By Lawrence White and Iain Withers
BIRMINGHAM, England (Reuters) -HSBC soundly defeated a bid to break-up the bank and spin-out its lucrative Asian business at its annual investor meeting in Birmingham in England on Friday, but still faced a rebellion against its board and pay for top bosses.
Europe’s biggest bank had faced proposals submitted by Hong Kong-based individual investor Ken Lui and backed by its biggest Asian shareholder Ping An to consider a radical restructuring and to boost its dividends.
But both resolutions were defeated by about 80% of votes cast at the meeting and HSBC said no other top 50 institutional investors had backed the protest votes.
Ping An also ratcheted up its campaign against HSBC by voting against several other resolutions, including the re-election of HSBC’s chairman Mark Tucker, as well as the pay report for top executives.
These resolutions passed, but with around 20% of votes cast against, which the bank said reflected Ping An’s voting.

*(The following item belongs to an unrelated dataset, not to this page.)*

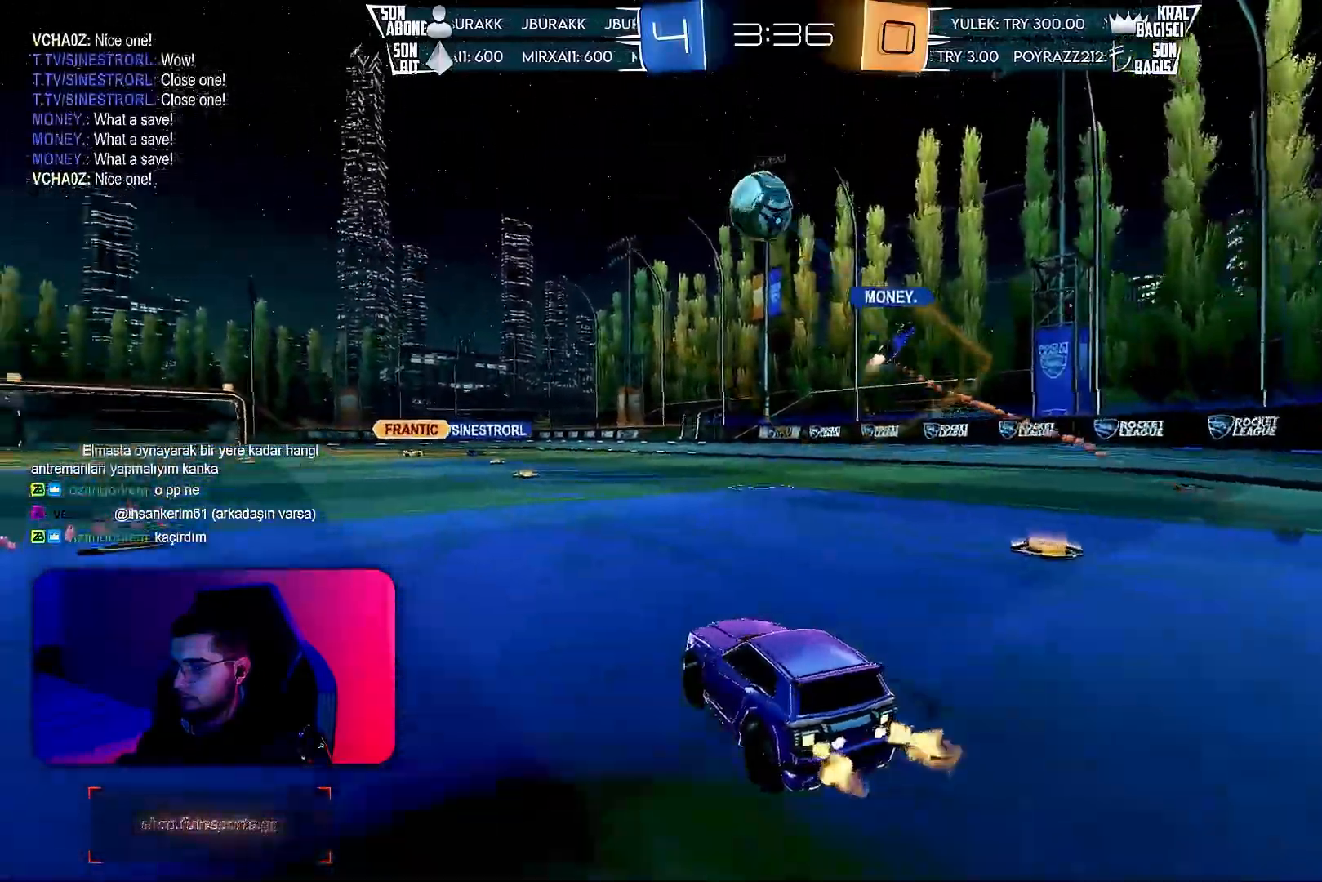
{"buttons": ["R2"], "left_stick": "right", "events": [[133, "left_stick", "left"], [267, "left_stick", "center"], [417, "left_stick", "right"]]}
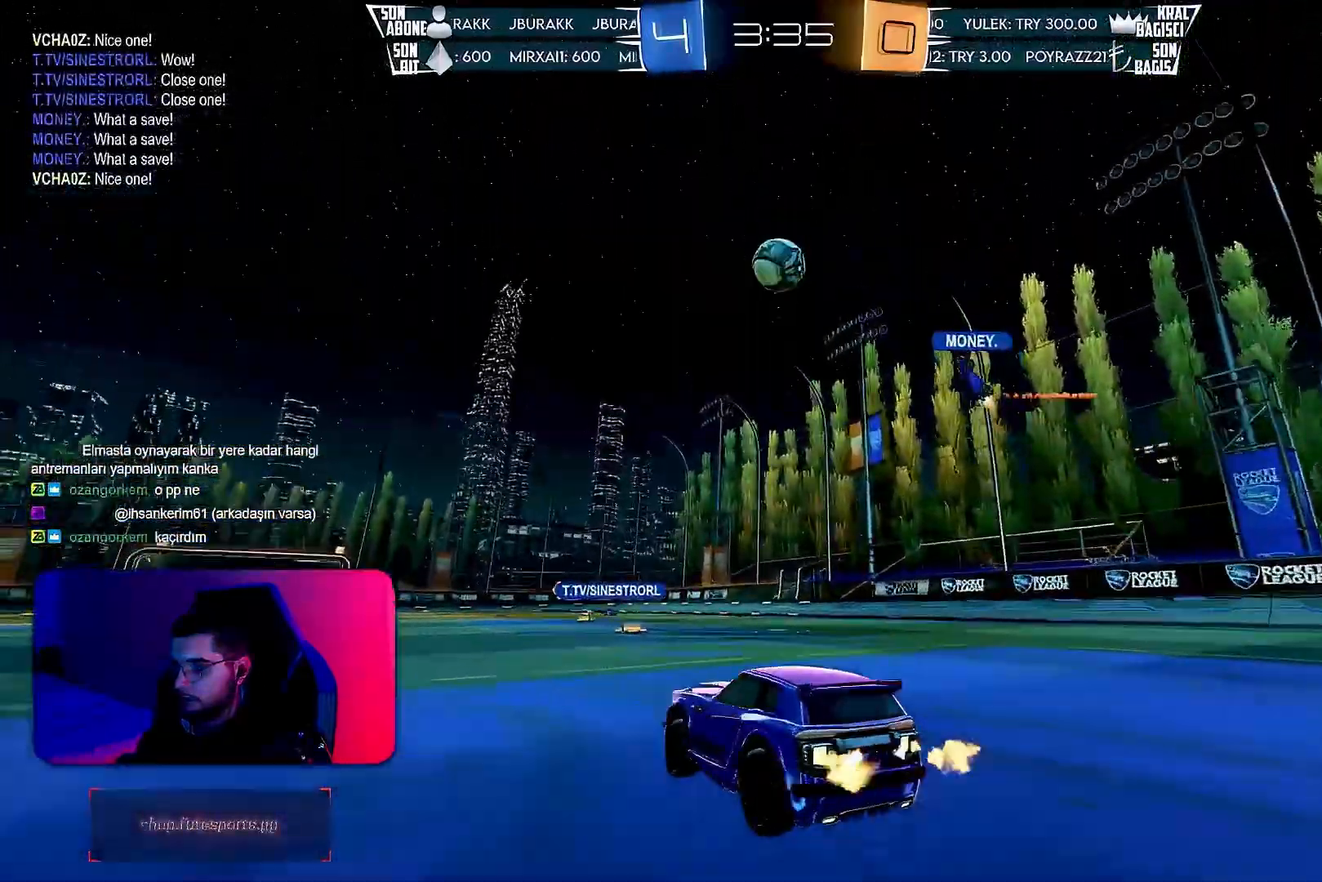
{"buttons": ["R2"], "left_stick": "center", "events": [[67, "left_stick", "center"], [167, "CROSS", "down"], [183, "CROSS", "up"], [250, "left_stick", "up-right"], [300, "left_stick", "center"]]}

HSBC has been contending with a months-long campaign from Ping An to hive off the Asia business that generates most of its profit, against a backdrop of rising geopolitical tensions between China and the West.
A spokesperson for Ping An said the company respected shareholders’ choices, but advised HSBC’s senior managers to listen to investor suggestions “with an open mind” and to take steps to increase company value.
“This is a strong rebuttal from the majority of shareholders with Ping An standing as the lone voice pressing for a break-up,” said John Cronin, banking analyst at Goodbody.
“I think this closes the door on the proposal for some time – though, under different market conditions, we could see similar such pressures re-emerge.”
Shareholder Lui told reporters via a translator after the event that despite the defeat he plans to keep pressuring HSBC’s management, including trying to mobilise the bank’s vast Hong Kong retail shareholder base in support of his position.
Lui earlier questioned HSBC’s board directly at the fractious meeting on Friday, prompting the HSBC’s Tucker to say criticism of the bank’s performance showed “a fundamental misunderstanding of HSBC’s business.”
Tucker also said any break-up of the bank would undermine its global strategy and dent its revenue, repeating the bank’s argument that it would be risky and costly.
Lui, Ping An and its supporters always faced an uphill battle to secure the 75% of votes cast needed to succeed.
With around a 50% turnout, Ping An’s shareholding represents around an 18-19% share of the vote going against the bank, HSBC said in a statement.
HSBC tripled its profit in the first quarter as rising interest rates boosted its income, paying its first quarterly dividend since 2019.
HSBC’s Tucker also told investors that the bank still planned to sell its French retail business and that negotiations for a sale were ongoing, after warning last month the deal could be in jeopardy.
Like Barclays’ investor meeting earlier this week, HSBC’s event was repeatedly interrupted by climate campaigners singing songs, while one protester stood up at the front of the hall with a banner reading ‘No more dirty coal’.
Another protester underwent a symbolic “greenwashing” in a bathtub placed outside the conference venue.
Major banks have long been targeted by green campaigners who say lenders have not done enough to curb financing of polluting companies and industries.
Barclays’ annual meeting on Wednesday was disrupted by campaigners singing a song inspired by the Spice Girls’ ‘Stop’, calling on the bank to end funding for oil and gas.